* **TEXT EXCERPT**
--
Don Quixote (or Don Quijote) de la Mancha is a novel by the Spanish author Miguel de Cervantes. It is generally considered to be the first novel and the best book in Spanish. Originally written in Spanish, the story has been translated to many languages, including English. The adjective "quixotic," meaning "idealistic and impractical," derives from his name, and the expression "tilting at windmills" comes from his story.

Don Quixote is knighted by an inn-keeper
The novel Don Quixote actually consists of two parts: the first was published in 1605 and the second in 1615 (a year before the author's death). In 1614, between the first and second parts, a fake Don Quixote sequel was published by somebody using the pen-name Alonso Fernandez de Avellaneda[?]. For this reason, Part II contains several references to an imposter, and Part II ends with the death of Don Quixote (so no imposter could experiment with Cervantes' character).

Cervantes tells that the first chapters come from the "chronicles of La Mancha", and the rest was translated by a morisco from the original Arabic author Cide Hamete Benengeli ("Mr. Hamid Eggplant"). This and other narrative resources parody the knight genre.

The plot covers the journeys and adventures of Don Quixote and his squire, Sancho Panza. Don Quixote is an ordinary Spaniard (an Hidalgo, the lowest rank of the Spanish nobility) who is obsessed with stories of errant knights (libros de caballerķas[?]). His friends and family think him crazy when he decides to become a knight errant himself, and to wander Spain on his thin horse Rocinante, righting wrongs and protecting the oppressed.

Don Quixote is visibly crazy to most people. He believes ordinary inns to be enchanted castles, and their peasant girls to be beautiful princesses. He mistakes windmills for oppressive giants sent by evil enchanters. He imagines a neighboring peasant to be Dulcinea del Toboso[?], the beautiful maiden to whom he has pledged love and fidelity.

Sancho Panza, his simple squire, believes his master to be a bit crazy, but both master and squire undergo complex change and development throughout the story, and each character takes on attributes of the other as the novel goes on. At the end of the second book, Quixote decides that his actions have been madness and returns home to die. Sancho begs him not to give up, suggesting that they take on the roles of pastors, who were commonly heroes of pastoral poems and stories.

Master and squire have numerous adventures, often causing more harm than good in spite of their noble intentions. They meet criminals sent to the galleys, and are victims of an ellaborate prank by a pair of Dukes.

Many Americans may be more familiar with the musical Man of la Mancha than with the book itself. If they read the book, they would be in for some surprises: for example Dulcinea, or Aldonza Lorenzo, one of the main characters of the play, is never seen in the book. In the novel, she is constantly invoked by Don Quixote as his lady, but never appears, allowing his hyperbolic statements of her beauty and virtue to go untested.

The autonomous community of Castile-La Mancha exploits the fame of Cervantes' novel to promote tourism in the region. A number of sites in La Mancha are linked to the novel, including windmills and an inn upon which events of the story are thought to have been based.
--
* **AVAILABLE DATA**
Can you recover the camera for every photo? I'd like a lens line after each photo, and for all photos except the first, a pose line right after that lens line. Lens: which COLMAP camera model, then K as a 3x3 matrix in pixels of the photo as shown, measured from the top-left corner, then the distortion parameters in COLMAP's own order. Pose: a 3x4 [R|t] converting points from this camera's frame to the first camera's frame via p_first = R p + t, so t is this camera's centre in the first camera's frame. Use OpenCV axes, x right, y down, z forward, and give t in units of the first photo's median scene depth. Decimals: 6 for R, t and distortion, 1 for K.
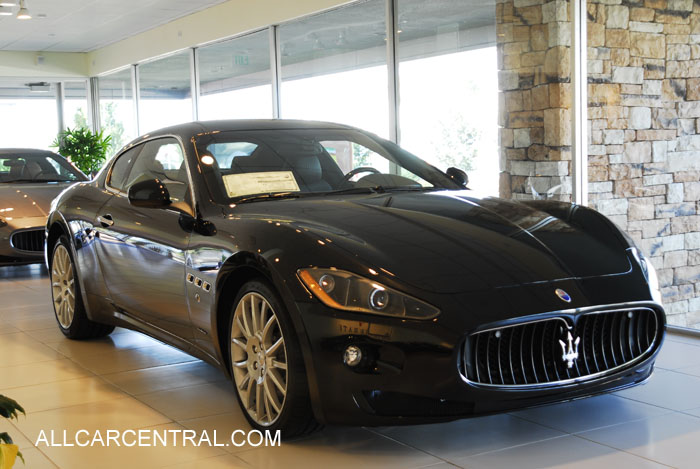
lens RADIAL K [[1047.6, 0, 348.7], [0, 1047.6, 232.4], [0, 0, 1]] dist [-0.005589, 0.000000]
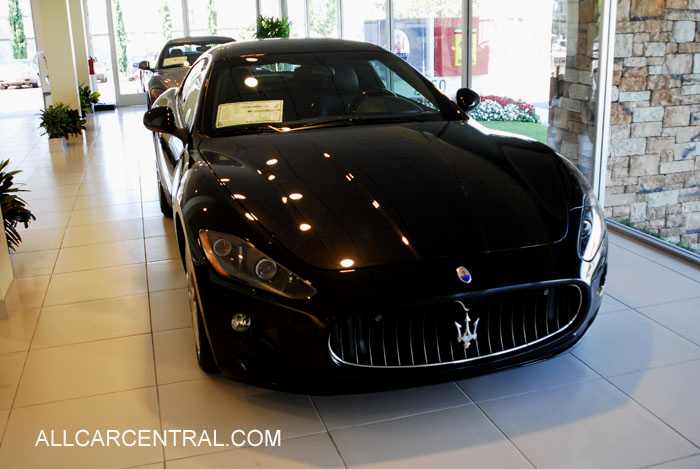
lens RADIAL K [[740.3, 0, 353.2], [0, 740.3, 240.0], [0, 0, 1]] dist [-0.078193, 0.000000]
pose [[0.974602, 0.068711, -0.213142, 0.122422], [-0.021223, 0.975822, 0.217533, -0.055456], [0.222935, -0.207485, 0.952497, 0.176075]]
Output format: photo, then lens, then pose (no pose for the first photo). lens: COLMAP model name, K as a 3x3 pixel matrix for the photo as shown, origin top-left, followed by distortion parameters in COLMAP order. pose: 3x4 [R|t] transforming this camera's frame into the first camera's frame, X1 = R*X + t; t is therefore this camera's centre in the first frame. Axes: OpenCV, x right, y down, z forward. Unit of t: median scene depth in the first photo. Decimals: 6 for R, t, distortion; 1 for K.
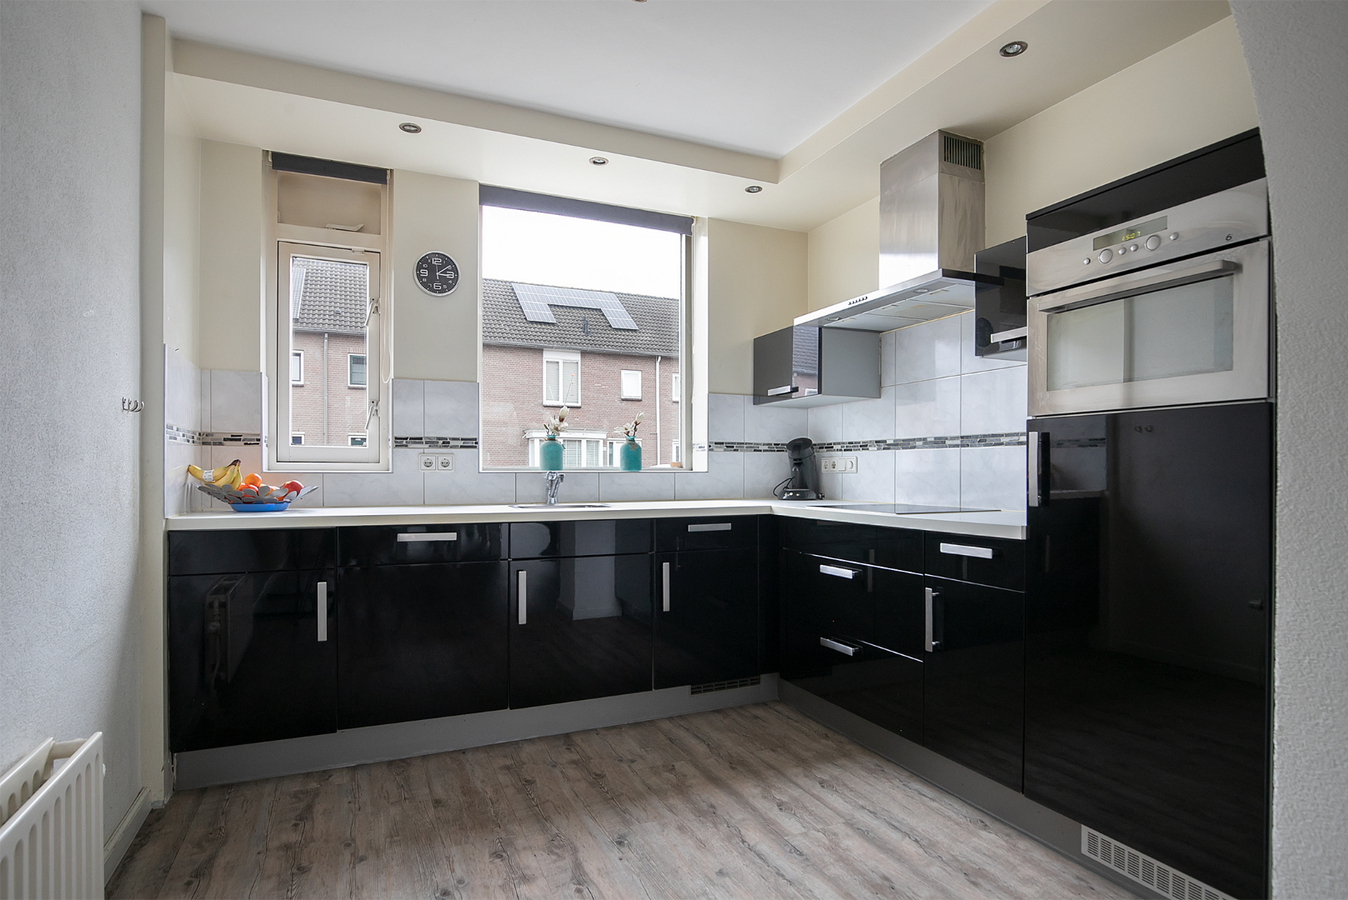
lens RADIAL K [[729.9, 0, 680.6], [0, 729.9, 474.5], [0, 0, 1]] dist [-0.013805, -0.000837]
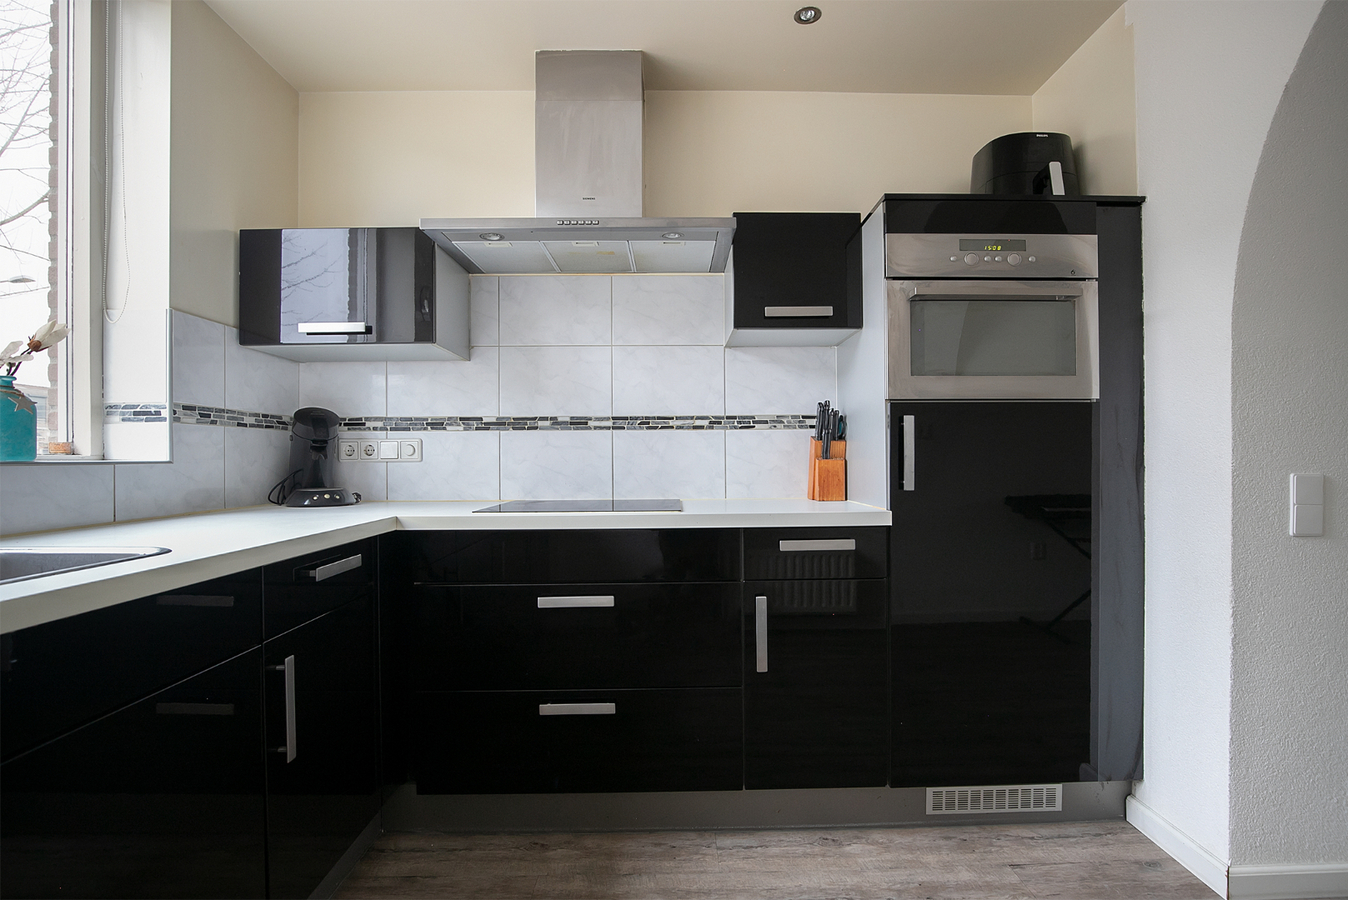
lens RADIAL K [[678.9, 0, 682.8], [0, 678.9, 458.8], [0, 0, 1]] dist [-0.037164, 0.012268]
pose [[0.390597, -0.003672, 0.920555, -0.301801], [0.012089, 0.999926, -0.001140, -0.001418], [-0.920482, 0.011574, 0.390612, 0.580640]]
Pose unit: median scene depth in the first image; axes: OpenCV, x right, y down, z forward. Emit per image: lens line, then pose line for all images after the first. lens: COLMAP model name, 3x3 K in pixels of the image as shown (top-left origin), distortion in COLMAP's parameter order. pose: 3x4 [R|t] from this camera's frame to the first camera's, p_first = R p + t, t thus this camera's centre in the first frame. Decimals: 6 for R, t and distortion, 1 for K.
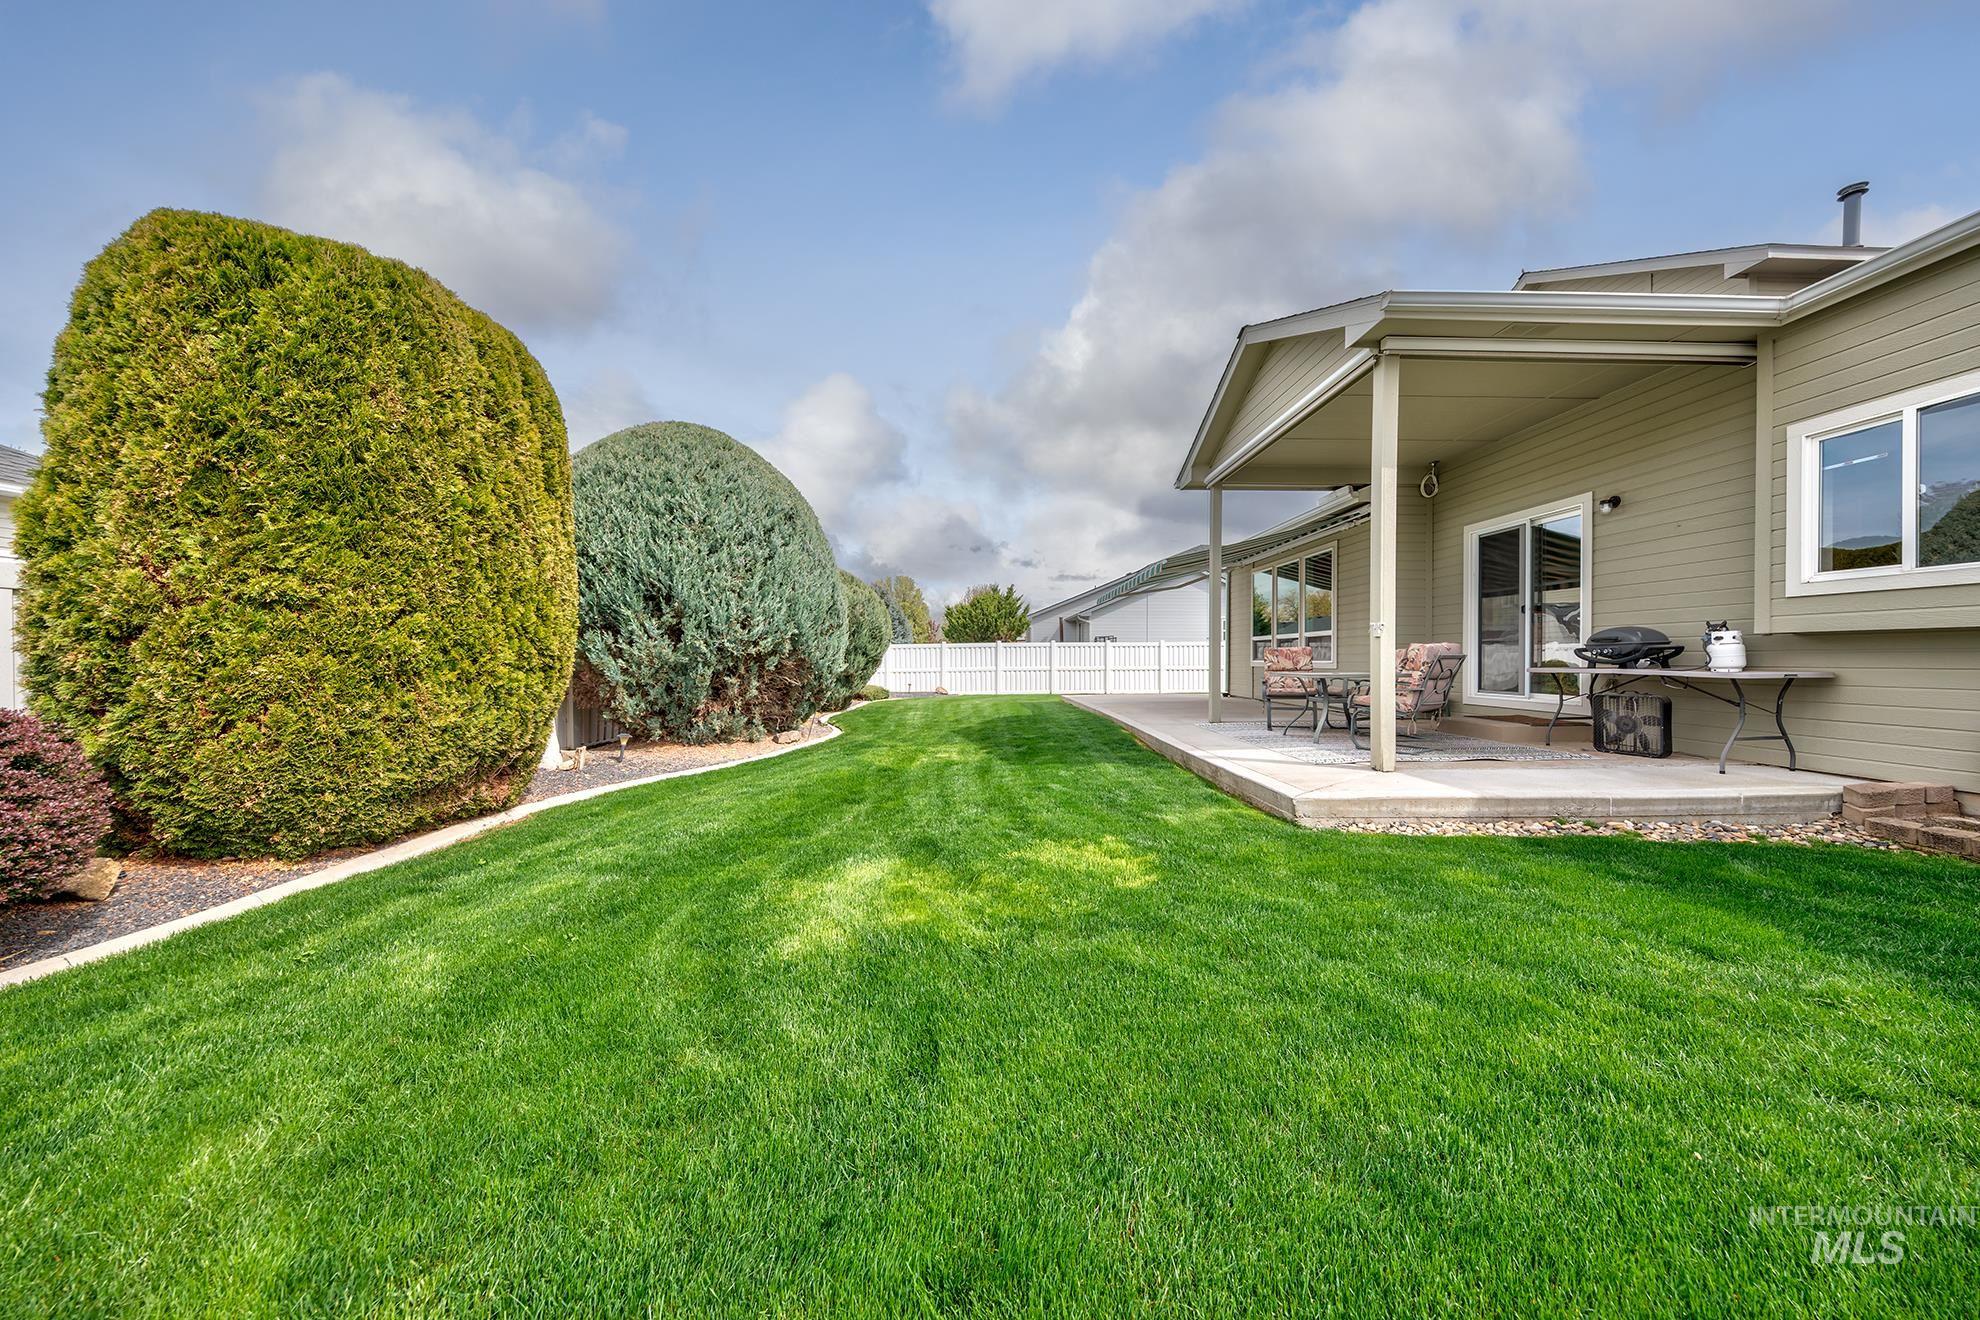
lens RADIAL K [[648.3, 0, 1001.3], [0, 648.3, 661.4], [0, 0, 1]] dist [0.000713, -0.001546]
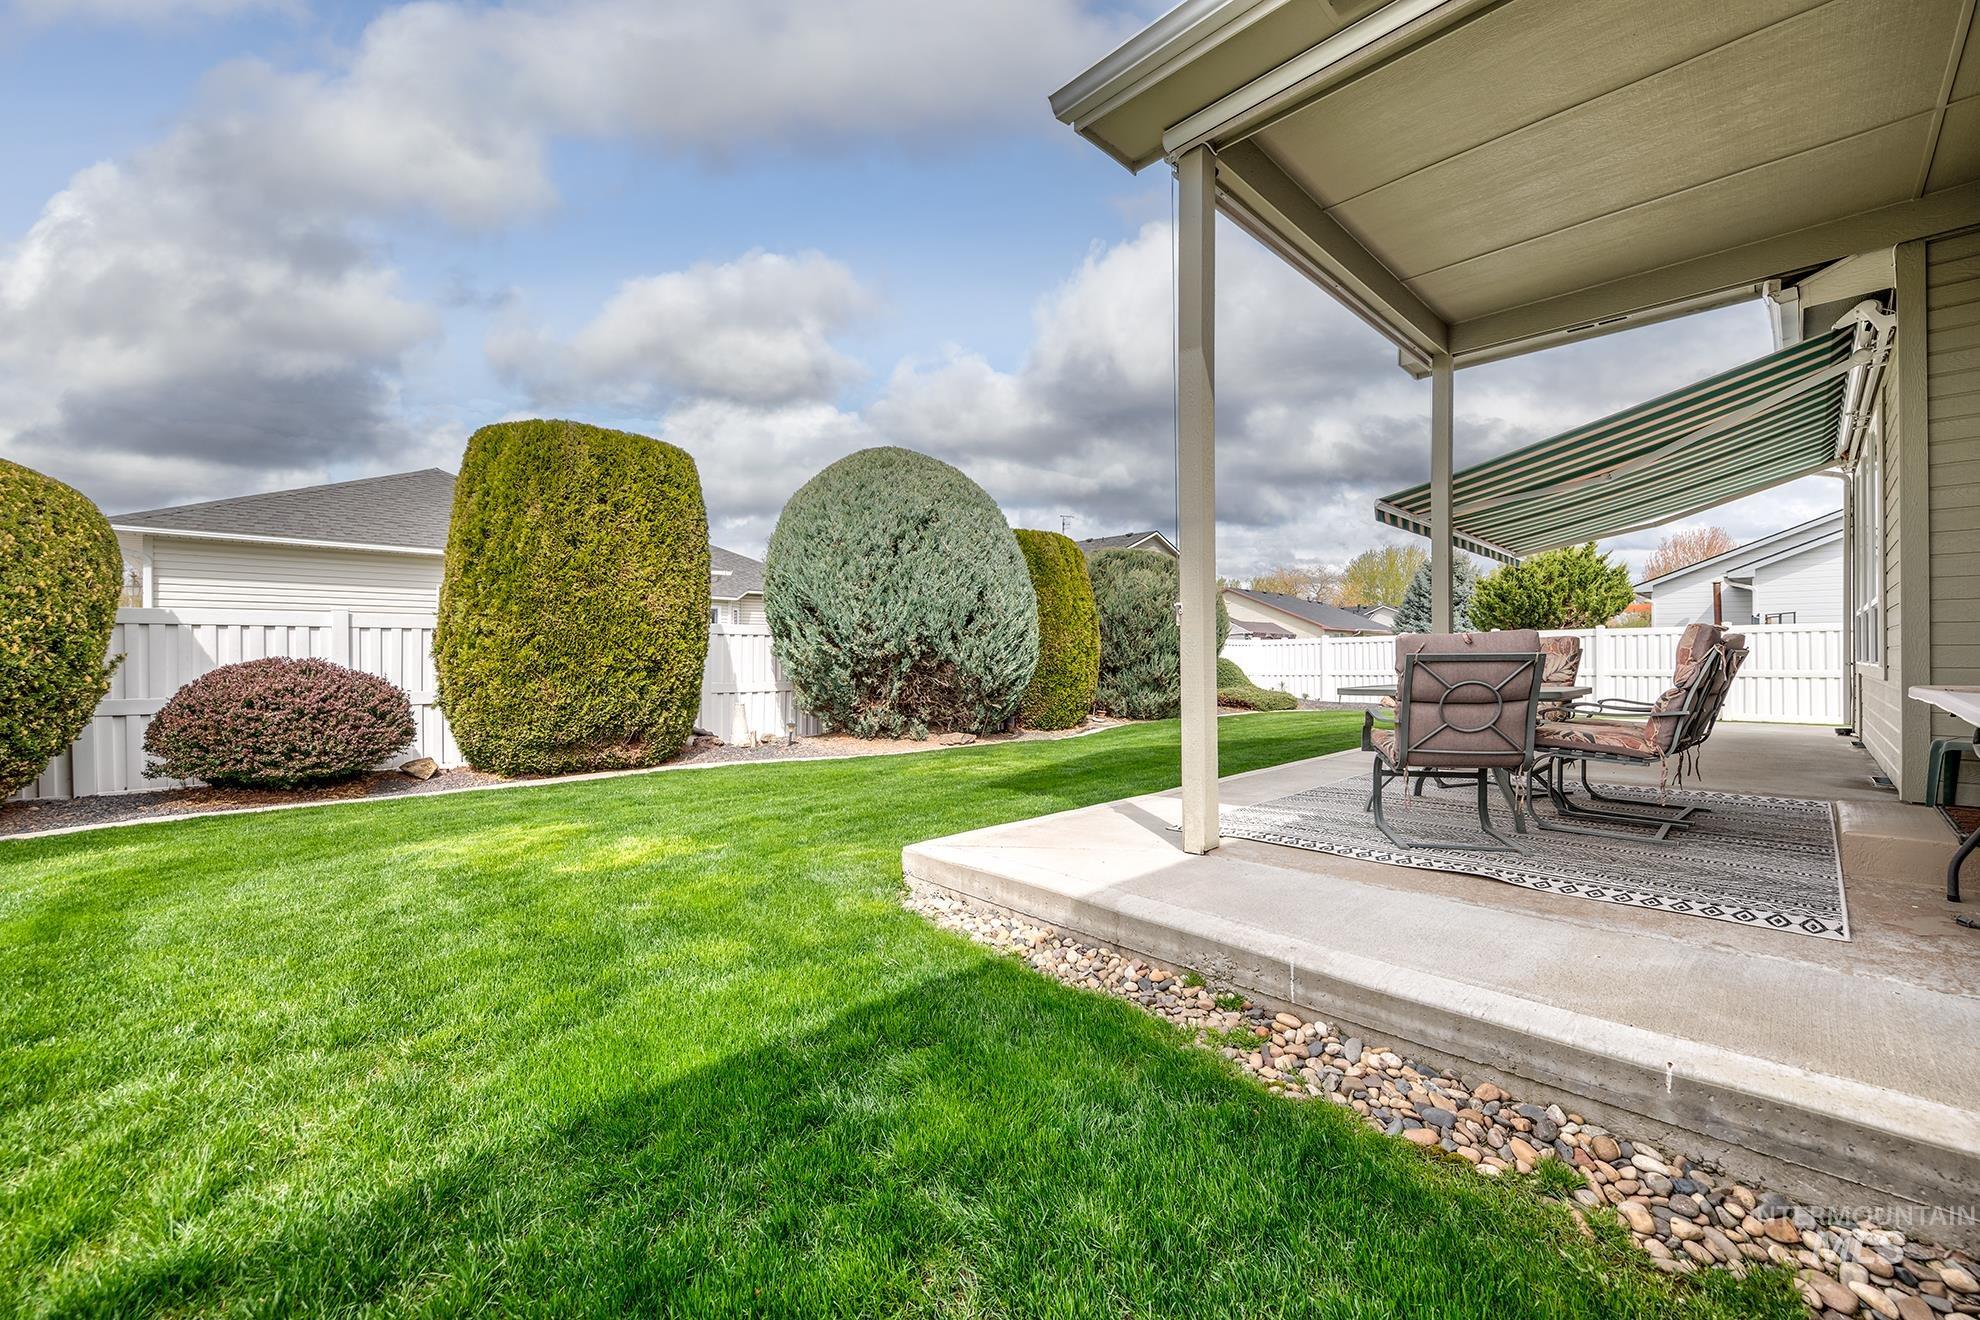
--
* **WHAT IS NEEDED**
Repeat the Don Quixote text word for word, from "Sancho Panza, his" down to "poems and stories.". The lines after the Don Quixote text are separate material.

* **RESULT FOR THIS EXERCISE**
Sancho Panza, his simple squire, believes his master to be a bit crazy, but both master and squire undergo complex change and development throughout the story, and each character takes on attributes of the other as the novel goes on. At the end of the second book, Quixote decides that his actions have been madness and returns home to die. Sancho begs him not to give up, suggesting that they take on the roles of pastors, who were commonly heroes of pastoral poems and stories.